EXTRACTED INFORMATION
*** Block opens ***

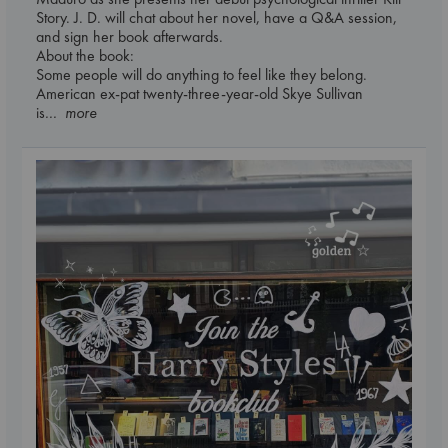
Story. J. D. will chat about her novel, have a Q&A session,
and sign her book afterwards.
About the book:
Some people will do anything to feel like they belong.
American ex-pat twenty-three-year-old Skye Sullivan
is
... more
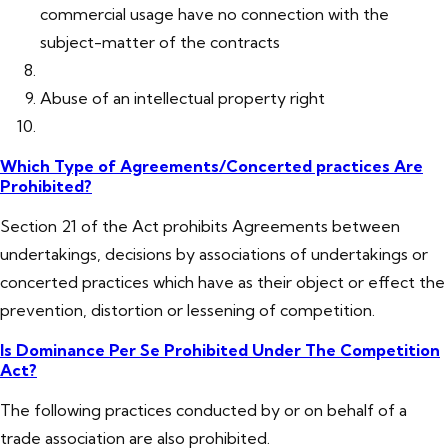
commercial usage have no connection with the
subject-matter of the contracts
Abuse of an intellectual property right
Which Type of Agreements/Concerted practices Are
Prohibited?
Section 21 of the Act prohibits Agreements between
undertakings, decisions by associations of undertakings or
concerted practices which have as their object or effect the
prevention, distortion or lessening of competition.
Is Dominance Per Se Prohibited Under The Competition
Act?
The following practices conducted by or on behalf of a
trade association are also prohibited.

*** Block closes ***

WHAT THE EXERCISE ASKS
Repeat the listing in full and exactly. Do not include any images.

TASK ANSWER
Story. J. D. will chat about her novel, have a Q&A session,
and sign her book afterwards.
About the book:
Some people will do anything to feel like they belong.
American ex-pat twenty-three-year-old Skye Sullivan
is
... more
commercial usage have no connection with the
subject-matter of the contracts
Abuse of an intellectual property right
Which Type of Agreements/Concerted practices Are
Prohibited?
Section 21 of the Act prohibits Agreements between
undertakings, decisions by associations of undertakings or
concerted practices which have as their object or effect the
prevention, distortion or lessening of competition.
Is Dominance Per Se Prohibited Under The Competition
Act?
The following practices conducted by or on behalf of a
trade association are also prohibited.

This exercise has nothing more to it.